Pet’rs’ Mot., exhibit D. As explained below, after the hearing ended, Dr. Lokshin spent an
additional 45.8 hours.
6
In a future case, if Dr. Lokshin were to demonstrate increased efficiency by spending
fewer hours, his hourly rate might rise.
7
Because the undersigned is finding that all the time Dr. Lokshin spent through the end
of the hearing was reasonable, obtaining invoices from Dr. Romberg is not necessary.
9
The only task that was not reasonable for Dr. Lokshin to perform was
submitting additional reports after the hearing concluded. At the end of the
hearing, the parties expressed an interest in filing “briefs.” See order, issued Apr.
15, 2016. Ordinarily, an attorney (here, Mr. Baseluos) would draft a brief.
Unexpectedly, Mr. Baseluos directed Dr. Lokshin to prepare another report.
Exhibit 30. Then, after the Secretary had commented that the special master
ordered briefs not expert reports (Resp’t’s Br., filed July 27, 2016, at 1 n.1), Mr.
Baseluos again instructed Dr. Lokshin to prepare another report. Exhibit 31. For
his work in preparing these two reports, Dr. Lokshin has requested compensation
for 45.8 hours. Pet’rs’ Second Fee Mot., filed Sept. 8, 2016, exhibit G.
Because the undersigned did not ask for additional reports from an expert, it
was not reasonable to obtain more reports. A paying client would be unlikely to
pay for work that the presiding special master did not request. Riggins v. Sec’y of
Health & Human Servs., No. 99-382V, 2009 WL 3319818, at *12 (Fed. Cl. Spec.
Mstr. June 15, 2009) (setting forth the paying client test), mot. for rev. denied (Fed.
Cl. Dec. 10, 2009), aff’d, 406 Fed. App’x 479 (Fed. Cir. 2011); see also Sabella v.
Sec’y of Health & Human Servs., 86 Fed. Cl. 201, 222 (2009) (ruling the special
master was not arbitrary in awarding no compensation for unnecessary work).
On the other hand, the April 15, 2016 order did instruct the parties to file
briefs. If Mr. Baseluos had interpreted the term “briefs” to mean an argument
summarizing existing evidence, then Mr. Baseluos would have spent time writing
the briefs. So, in a way, Dr. Lokshin performed work that Mr. Baseluos should
have performed. The work, therefore, is compensable. See Valdes v. Sec’y of
Health & Human Servs., 89 Fed. Cl. 415, 425 (2009) (ruling that special master
should have compensated an attorney, who performed paralegal work, at paralegal
rates rather than not compensating the attorney at all). Therefore, for the work
after trial through August 26, 2016 (the date petitioners filed their reply brief), the
petitioners are awarded $10,600.00 This represents 40 hours of Mr. Baseluos’s
time at his usual rate of $265.00 per hour.

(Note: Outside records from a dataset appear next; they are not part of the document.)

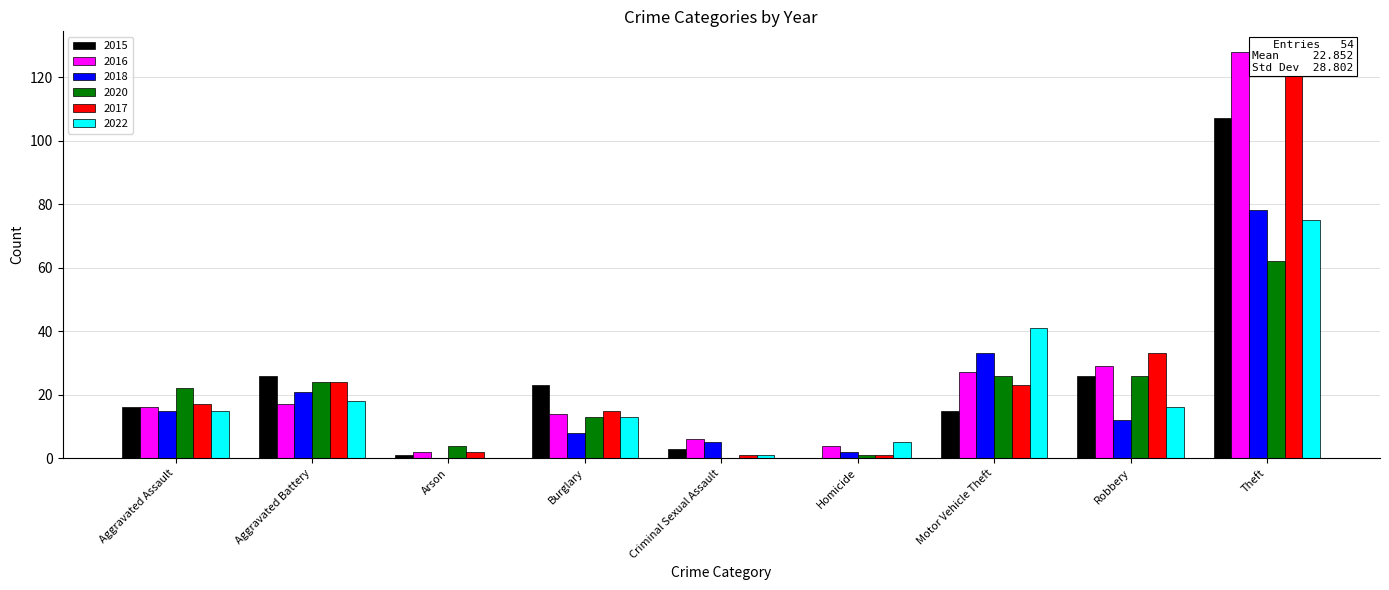

At which label does 2018 first exceed 12?

Aggravated Assault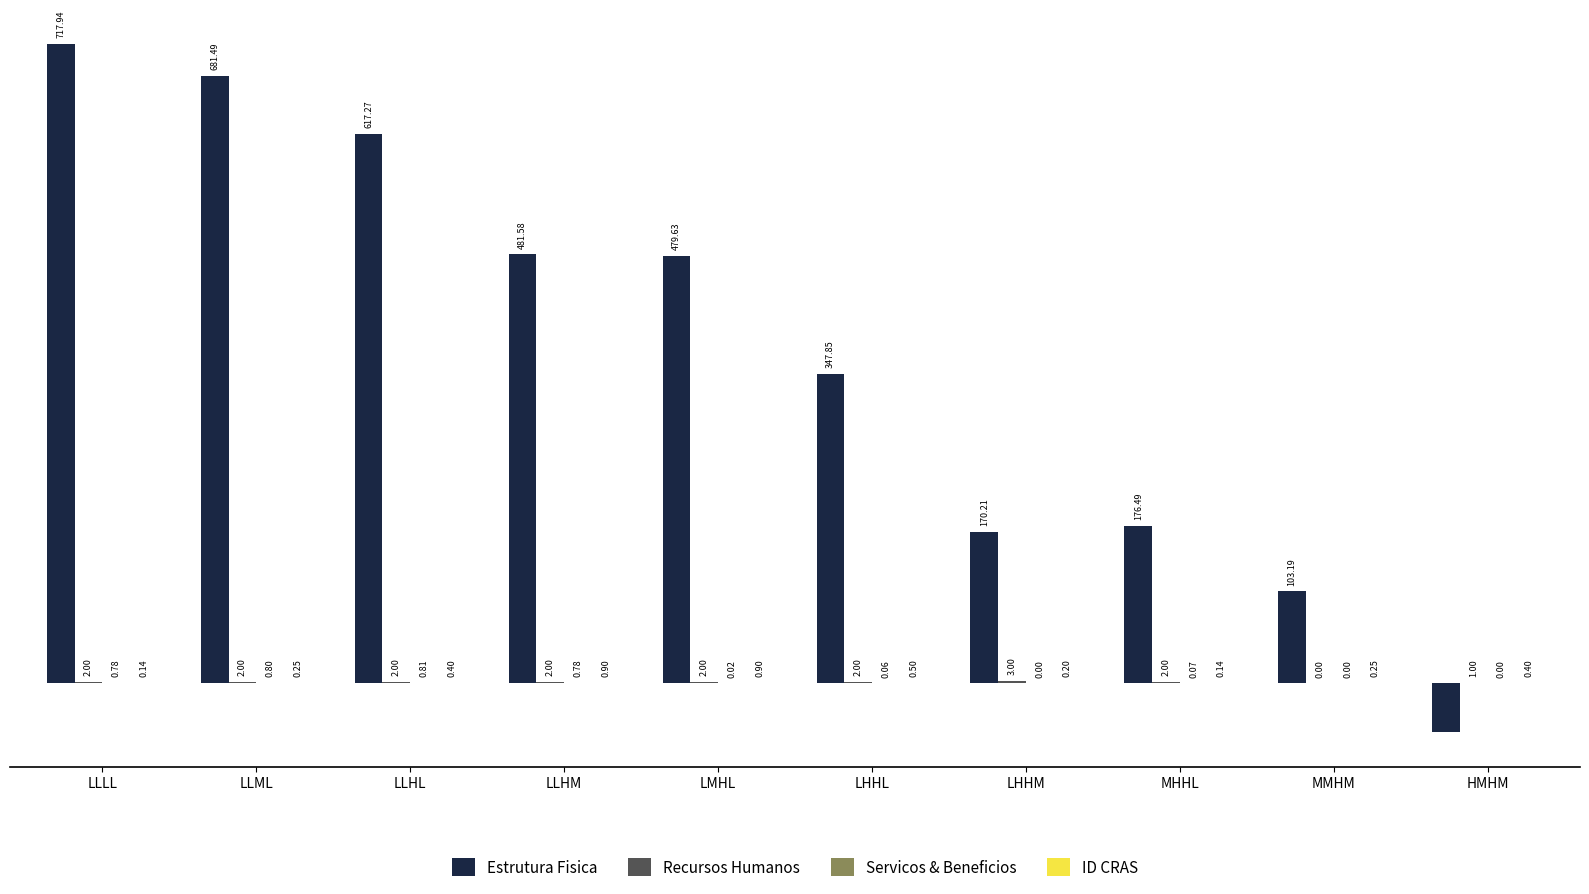

Which series has the largest total across all categories?

Estrutura Fisica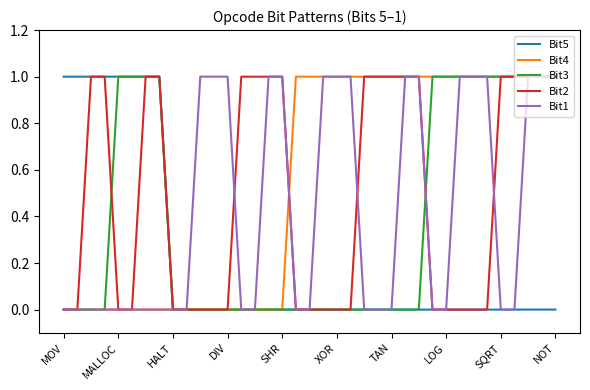

Rank the series by their maximum value, from highest to lowest.

Bit5, Bit4, Bit3, Bit2, Bit1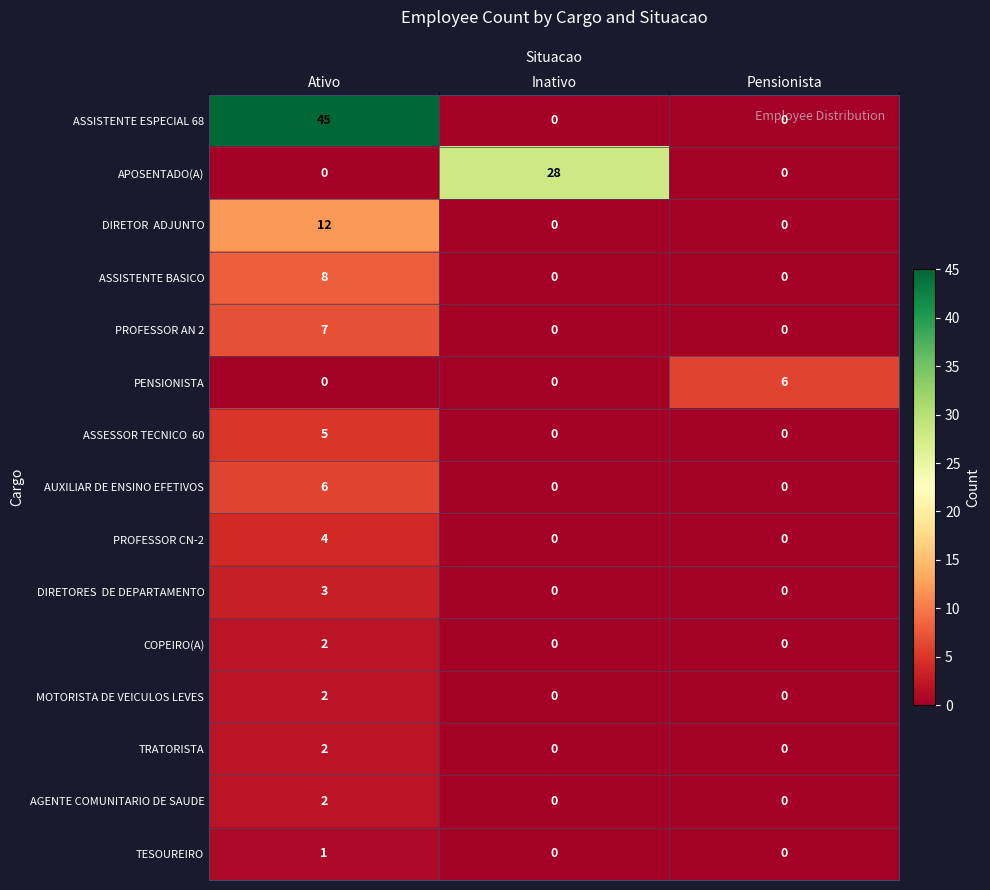

Which series has the widest spread of values?

ASSISTENTE ESPECIAL 68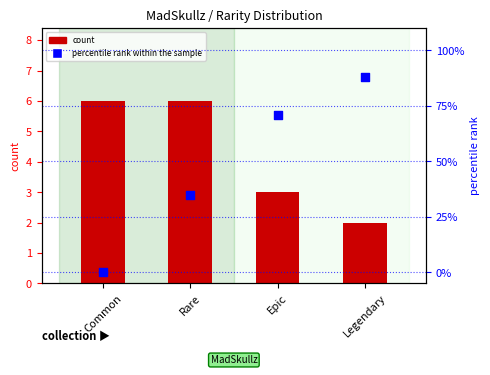

What is the total value across all series at Common?

6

Dr. Lokshin also incurred costs. Most are reasonable. However, he has
charged $900.92 for a first-class airline ticket. Pet’rs’ Fee Mot., exhibit E at 3.

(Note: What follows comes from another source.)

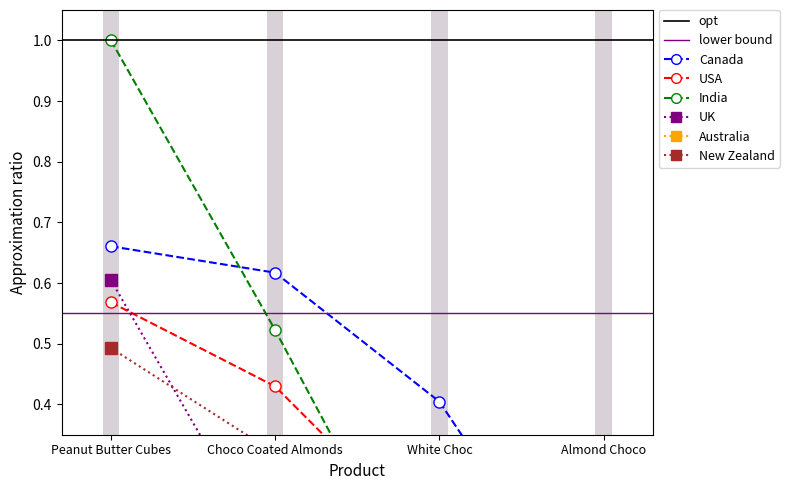

What is the label of the 2nd point from the right?

White Choc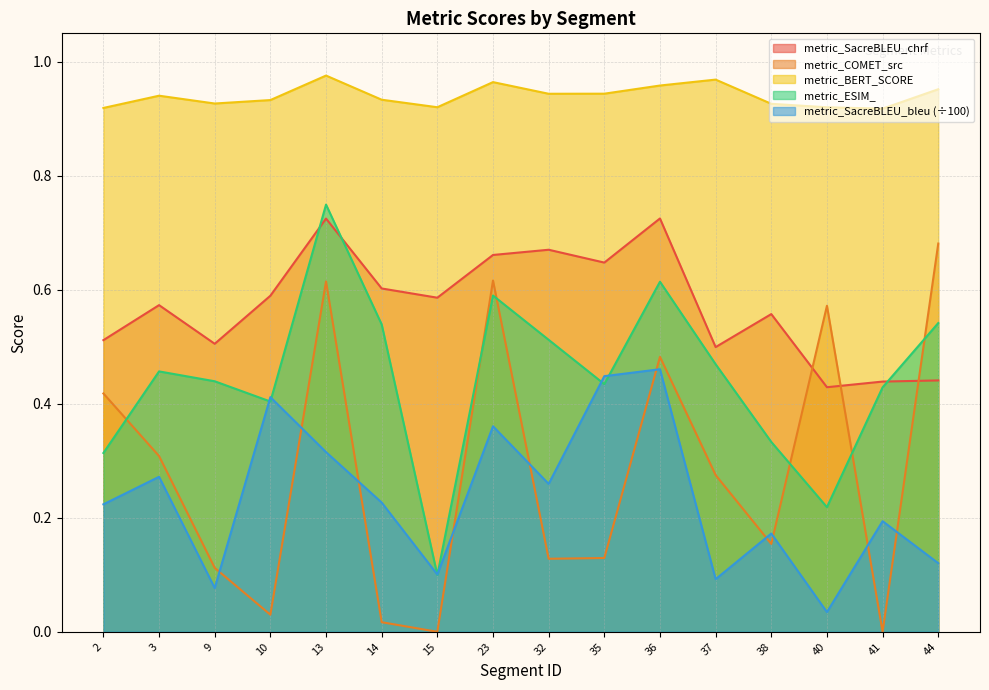

What is the value of the metric_SacreBLEU_bleu point at the 9th from the left?

0.3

There is no persuasive evidence that a hypothetical paying client would agree to
incur the expense of a first-class airline ticket. Therefore, the undersigned reduces
this charge by $450. All other expenses incurred are reasonable, adequately
documented, and paid in full.
10
C. Summary of Attorneys’ Fees and Costs
The petitioners have established the reasonableness of the following items:
Attorneys’ Fees $73,000.00
Attorneys’ Costs exclusive of Dr. Lokshin $4,240.62
Costs of Petitioners, personally $2,150.00
Dr. Lokshin’s Fee $57,167.50
Dr. Lokshin’s Costs $1,428.69
Work on Post-Hearing Submissions $10,600.00
TOTAL $148,586.81
Conclusion
Petitioners are entitled to an award of interim attorneys’ fees and costs
totaling $148,586.81.
The award shall be paid as follows:
a. A lump sum of $146,436.81 in the form of a check made payable to
petitioners, and petitioners’ counsel, Michael Baseluos, of Baseluos Law
Firm, for interim attorneys’ fees and other litigation costs available under
42 U.S.C. § 300aa-15(e).
b. A lump sum of $2,150.00, payable to petitioners, Bo and Natalie DePena,
for costs they incurred in pursuit of their petition.
There is no just reason to delay the entry of judgment on interim attorneys’
fees and costs. The Clerk shall enter judgment accordingly.8
IT IS SO ORDERED.
S/Christian J. Moran
Christian J. Moran
Special Master
8
Pursuant to Vaccine Rule 11(a), entry of judgment can be expedited by the parties’ joint
filing of notice renouncing the right to seek review.